Algunas bodas se recuerdan por las flores o los votos. La nuestra siempre será recordada por quien no estuvo allí: la madre de mi prometido.
Kael y yo, a finales de nuestros veinte, habíamos ahorrado cada centavo para nuestro gran día. Pero su madre, Seraphine, intentó adueñarse de todo desde el principio: discutió la lista de invitados, los colores, el pastel, incluso exigió una “gran entrada” con su propia canción. No quería celebrar nuestra unión, quería ser el centro de atención.

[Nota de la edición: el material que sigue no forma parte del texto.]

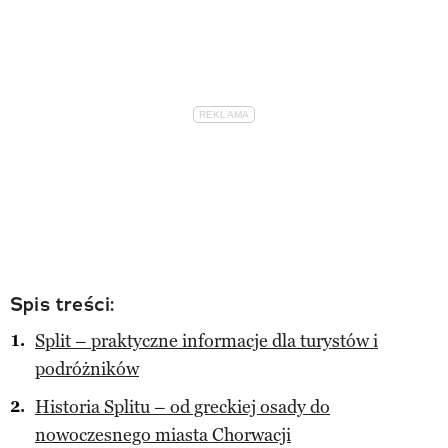
Spis treści:
Split – praktyczne informacje dla turystów i
podróżników
Historia Splitu – od greckiej osady do
nowoczesnego miasta Chorwacji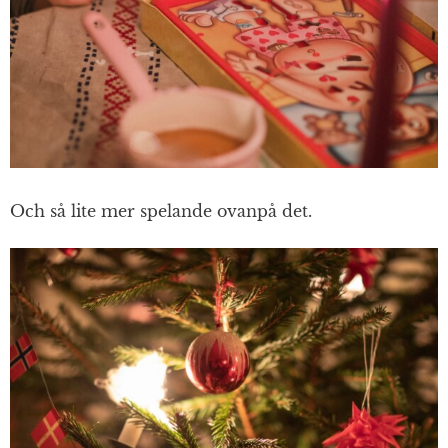
Och så lite mer spelande ovanpå det.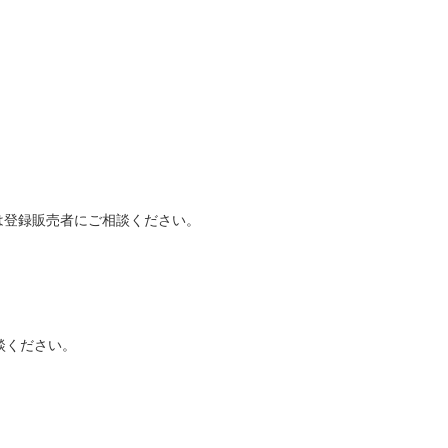
は登録販売者にご相談ください。
談ください。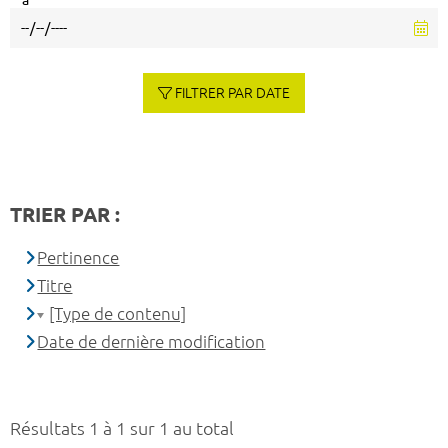
à
FILTRER PAR DATE
TRIER PAR :
Pertinence
Titre
[Type de contenu]
Date de dernière modification
Résultats 1 à 1 sur 1 au total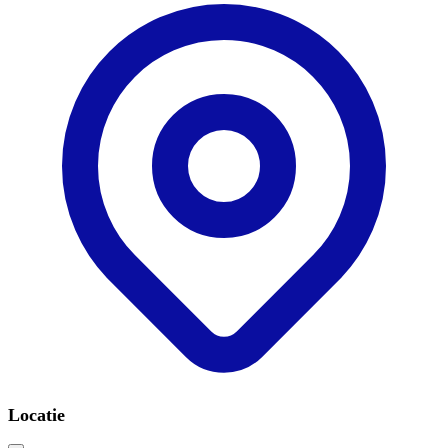
Locatie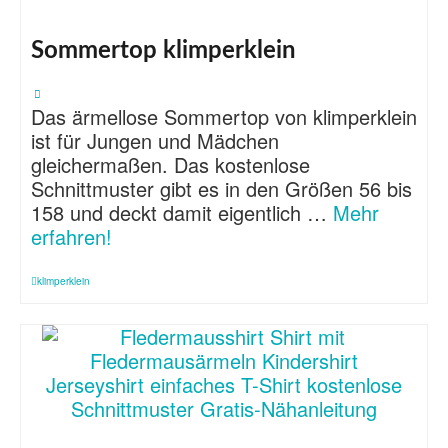
Sommertop klimperklein
Das ärmellose Sommertop von klimperklein
ist für Jungen und Mädchen
gleichermaßen. Das kostenlose
Schnittmuster gibt es in den Größen 56 bis
158 und deckt damit eigentlich …
Mehr
erfahren!
klimperklein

El punto de quiebre llegó cuando pidió pasar la noche anterior en la suite nupcial con Kael, llamándola su “última noche con su hijo”. Nos negamos. La siguiente tarde, al entrar en la suite, me paralicé: mi vestido estaba destrozado, la seda y el encaje hechos trizas. Segundos después recibí un mensaje: “Ahora quizá él vea quién importa de verdad.”

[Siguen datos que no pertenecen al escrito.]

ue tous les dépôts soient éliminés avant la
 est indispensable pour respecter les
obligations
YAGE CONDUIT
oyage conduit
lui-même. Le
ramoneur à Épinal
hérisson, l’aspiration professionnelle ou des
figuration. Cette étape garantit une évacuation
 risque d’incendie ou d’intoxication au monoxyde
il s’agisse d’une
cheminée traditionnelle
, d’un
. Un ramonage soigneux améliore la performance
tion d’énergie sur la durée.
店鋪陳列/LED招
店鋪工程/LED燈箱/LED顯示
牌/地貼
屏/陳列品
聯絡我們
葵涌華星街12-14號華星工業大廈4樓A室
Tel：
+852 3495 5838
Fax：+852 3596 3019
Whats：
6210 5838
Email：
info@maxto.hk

Kael la prohibió de inmediato en la boda. Esa noche, mi tía apareció con un vestido de su antigua tienda nupcial. Me quedó perfecto: un milagro.
Seraphine nunca apareció. En lugar de caos, tuvimos risas, música y amor. Ese nuevo vestido se convirtió en símbolo: ella intentó arruinar nuestra boda, pero nos regaló claridad, fortaleza y libertad.